Task goal >> Copy out the lines of the records below, and only those lines, from the one with "Australian Securities &" through the one with "1,330,219,459 | 0.32 |", exactly as they appear.

Top of The input

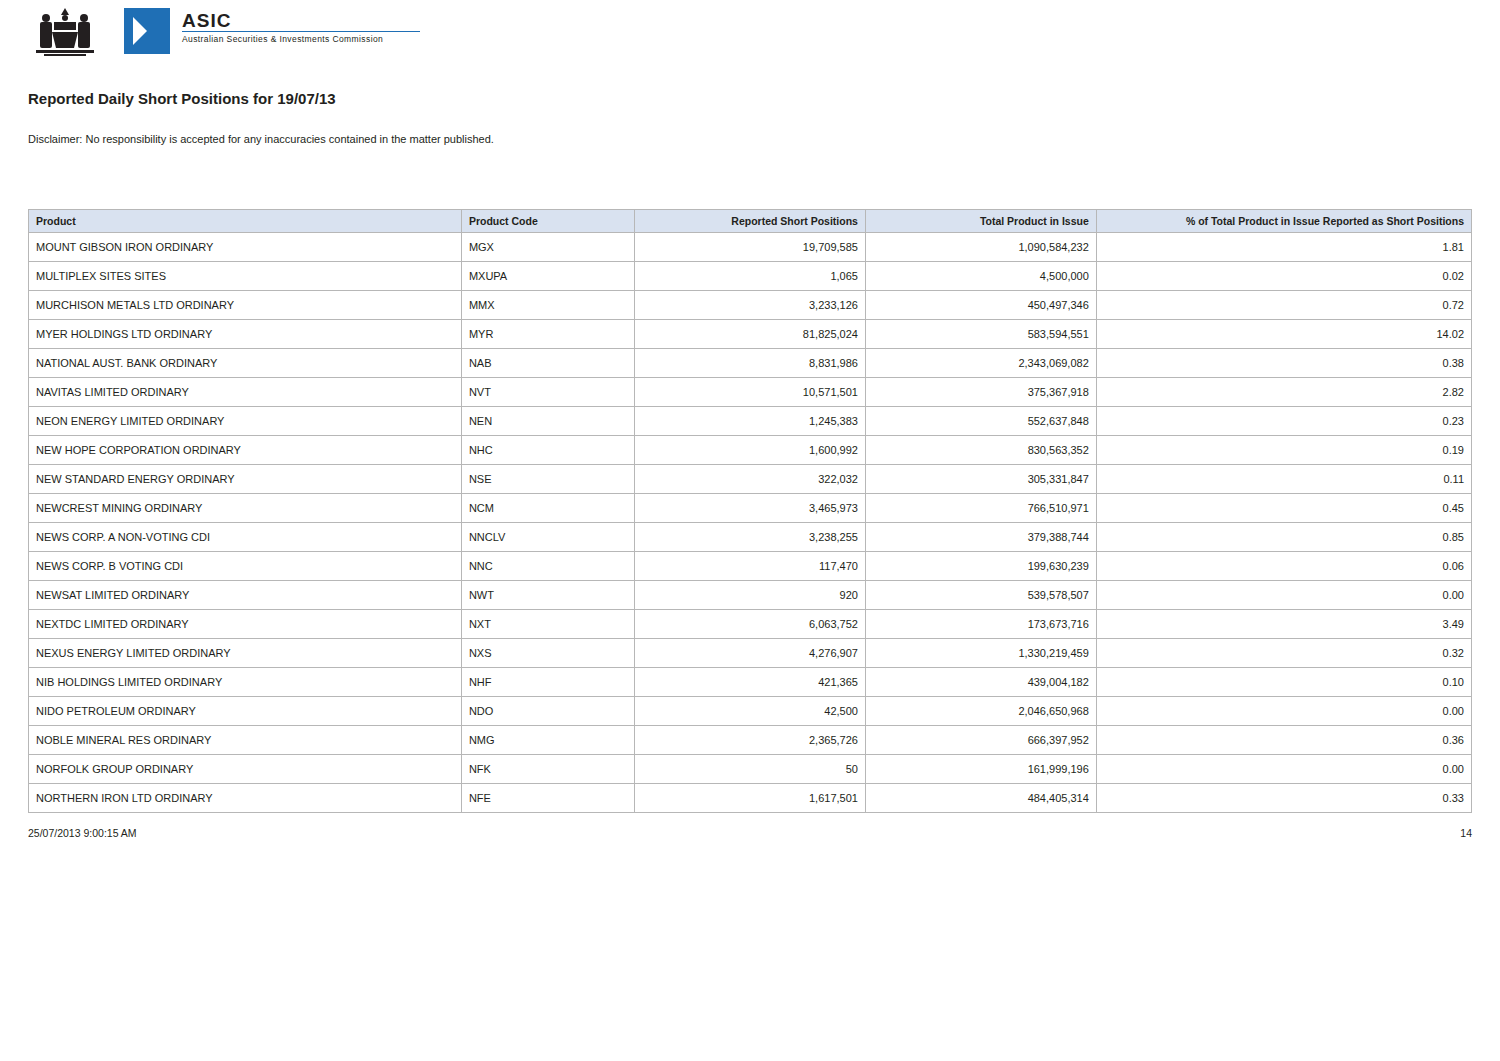ASIC
Australian Securities & Investments Commission
Reported Daily Short Positions for 19/07/13
Disclaimer: No responsibility is accepted for any inaccuracies contained in the matter published.
| Product | Product Code | Reported Short Positions | Total Product in Issue | % of Total Product in Issue Reported as Short Positions |
| --- | --- | --- | --- | --- |
| MOUNT GIBSON IRON ORDINARY | MGX | 19,709,585 | 1,090,584,232 | 1.81 |
| MULTIPLEX SITES SITES | MXUPA | 1,065 | 4,500,000 | 0.02 |
| MURCHISON METALS LTD ORDINARY | MMX | 3,233,126 | 450,497,346 | 0.72 |
| MYER HOLDINGS LTD ORDINARY | MYR | 81,825,024 | 583,594,551 | 14.02 |
| NATIONAL AUST. BANK ORDINARY | NAB | 8,831,986 | 2,343,069,082 | 0.38 |
| NAVITAS LIMITED ORDINARY | NVT | 10,571,501 | 375,367,918 | 2.82 |
| NEON ENERGY LIMITED ORDINARY | NEN | 1,245,383 | 552,637,848 | 0.23 |
| NEW HOPE CORPORATION ORDINARY | NHC | 1,600,992 | 830,563,352 | 0.19 |
| NEW STANDARD ENERGY ORDINARY | NSE | 322,032 | 305,331,847 | 0.11 |
| NEWCREST MINING ORDINARY | NCM | 3,465,973 | 766,510,971 | 0.45 |
| NEWS CORP. A NON-VOTING CDI | NNCLV | 3,238,255 | 379,388,744 | 0.85 |
| NEWS CORP. B VOTING CDI | NNC | 117,470 | 199,630,239 | 0.06 |
| NEWSAT LIMITED ORDINARY | NWT | 920 | 539,578,507 | 0.00 |
| NEXTDC LIMITED ORDINARY | NXT | 6,063,752 | 173,673,716 | 3.49 |
| NEXUS ENERGY LIMITED ORDINARY | NXS | 4,276,907 | 1,330,219,459 | 0.32 |
| NIB HOLDINGS LIMITED ORDINARY | NHF | 421,365 | 439,004,182 | 0.10 |
| NIDO PETROLEUM ORDINARY | NDO | 42,500 | 2,046,650,968 | 0.00 |
| NOBLE MINERAL RES ORDINARY | NMG | 2,365,726 | 666,397,952 | 0.36 |
| NORFOLK GROUP ORDINARY | NFK | 50 | 161,999,196 | 0.00 |
| NORTHERN IRON LTD ORDINARY | NFE | 1,617,501 | 484,405,314 | 0.33 |
25/07/2013 9:00:15 AM 14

Bottom of The input

Output of the exercise >>
Australian Securities & Investments Commission
Reported Daily Short Positions for 19/07/13
Disclaimer: No responsibility is accepted for any inaccuracies contained in the matter published.
| Product | Product Code | Reported Short Positions | Total Product in Issue | % of Total Product in Issue Reported as Short Positions |
| --- | --- | --- | --- | --- |
| MOUNT GIBSON IRON ORDINARY | MGX | 19,709,585 | 1,090,584,232 | 1.81 |
| MULTIPLEX SITES SITES | MXUPA | 1,065 | 4,500,000 | 0.02 |
| MURCHISON METALS LTD ORDINARY | MMX | 3,233,126 | 450,497,346 | 0.72 |
| MYER HOLDINGS LTD ORDINARY | MYR | 81,825,024 | 583,594,551 | 14.02 |
| NATIONAL AUST. BANK ORDINARY | NAB | 8,831,986 | 2,343,069,082 | 0.38 |
| NAVITAS LIMITED ORDINARY | NVT | 10,571,501 | 375,367,918 | 2.82 |
| NEON ENERGY LIMITED ORDINARY | NEN | 1,245,383 | 552,637,848 | 0.23 |
| NEW HOPE CORPORATION ORDINARY | NHC | 1,600,992 | 830,563,352 | 0.19 |
| NEW STANDARD ENERGY ORDINARY | NSE | 322,032 | 305,331,847 | 0.11 |
| NEWCREST MINING ORDINARY | NCM | 3,465,973 | 766,510,971 | 0.45 |
| NEWS CORP. A NON-VOTING CDI | NNCLV | 3,238,255 | 379,388,744 | 0.85 |
| NEWS CORP. B VOTING CDI | NNC | 117,470 | 199,630,239 | 0.06 |
| NEWSAT LIMITED ORDINARY | NWT | 920 | 539,578,507 | 0.00 |
| NEXTDC LIMITED ORDINARY | NXT | 6,063,752 | 173,673,716 | 3.49 |
| NEXUS ENERGY LIMITED ORDINARY | NXS | 4,276,907 | 1,330,219,459 | 0.32 |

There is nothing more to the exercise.